• **Material for this exercise**
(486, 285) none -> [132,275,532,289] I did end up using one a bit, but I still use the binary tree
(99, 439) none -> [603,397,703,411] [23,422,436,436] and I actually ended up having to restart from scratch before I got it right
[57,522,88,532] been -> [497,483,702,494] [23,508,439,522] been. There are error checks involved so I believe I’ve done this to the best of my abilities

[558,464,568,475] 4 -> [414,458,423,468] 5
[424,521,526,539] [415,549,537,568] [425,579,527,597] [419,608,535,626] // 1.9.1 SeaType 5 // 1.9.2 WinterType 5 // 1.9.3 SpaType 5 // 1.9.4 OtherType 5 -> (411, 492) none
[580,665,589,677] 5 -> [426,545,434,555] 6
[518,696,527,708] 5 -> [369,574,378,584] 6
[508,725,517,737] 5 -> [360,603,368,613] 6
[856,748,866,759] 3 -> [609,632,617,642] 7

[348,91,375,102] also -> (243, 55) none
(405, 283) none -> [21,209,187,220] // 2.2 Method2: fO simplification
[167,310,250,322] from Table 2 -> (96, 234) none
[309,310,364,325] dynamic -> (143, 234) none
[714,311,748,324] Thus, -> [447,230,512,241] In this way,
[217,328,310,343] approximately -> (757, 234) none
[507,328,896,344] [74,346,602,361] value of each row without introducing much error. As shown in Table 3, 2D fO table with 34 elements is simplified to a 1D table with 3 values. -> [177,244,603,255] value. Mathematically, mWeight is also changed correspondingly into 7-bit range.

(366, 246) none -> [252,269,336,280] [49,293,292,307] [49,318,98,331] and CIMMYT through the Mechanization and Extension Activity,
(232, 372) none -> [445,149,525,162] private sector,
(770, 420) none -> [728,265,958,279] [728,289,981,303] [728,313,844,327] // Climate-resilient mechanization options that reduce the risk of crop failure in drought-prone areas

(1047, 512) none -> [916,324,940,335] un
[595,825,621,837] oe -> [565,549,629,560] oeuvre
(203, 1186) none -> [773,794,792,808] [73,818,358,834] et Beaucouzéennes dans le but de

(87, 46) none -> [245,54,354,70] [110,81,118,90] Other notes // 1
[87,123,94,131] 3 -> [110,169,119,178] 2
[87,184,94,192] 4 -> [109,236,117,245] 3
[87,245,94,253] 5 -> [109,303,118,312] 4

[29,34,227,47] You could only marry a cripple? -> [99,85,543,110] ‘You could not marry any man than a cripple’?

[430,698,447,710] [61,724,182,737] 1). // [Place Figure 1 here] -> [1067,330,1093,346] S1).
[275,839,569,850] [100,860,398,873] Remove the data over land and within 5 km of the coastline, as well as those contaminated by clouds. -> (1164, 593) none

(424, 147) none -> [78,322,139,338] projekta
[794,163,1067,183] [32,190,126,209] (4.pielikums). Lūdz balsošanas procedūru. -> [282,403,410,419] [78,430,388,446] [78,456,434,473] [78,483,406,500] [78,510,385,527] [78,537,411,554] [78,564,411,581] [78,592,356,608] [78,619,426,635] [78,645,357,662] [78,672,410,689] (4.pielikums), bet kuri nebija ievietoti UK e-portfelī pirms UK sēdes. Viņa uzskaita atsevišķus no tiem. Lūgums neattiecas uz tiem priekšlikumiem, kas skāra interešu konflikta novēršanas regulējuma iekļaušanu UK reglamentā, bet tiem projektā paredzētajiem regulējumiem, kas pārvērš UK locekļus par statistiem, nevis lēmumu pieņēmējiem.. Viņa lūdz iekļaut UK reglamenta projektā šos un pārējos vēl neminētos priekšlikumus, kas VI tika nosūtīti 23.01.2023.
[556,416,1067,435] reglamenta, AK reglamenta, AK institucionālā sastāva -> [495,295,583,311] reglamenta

• **Activity**
Filter the records above and copy every line that contains the word "from".

• **Answer below**
(99, 439) none -> [603,397,703,411] [23,422,436,436] and I actually ended up having to restart from scratch before I got it right
[167,310,250,322] from Table 2 -> (96, 234) none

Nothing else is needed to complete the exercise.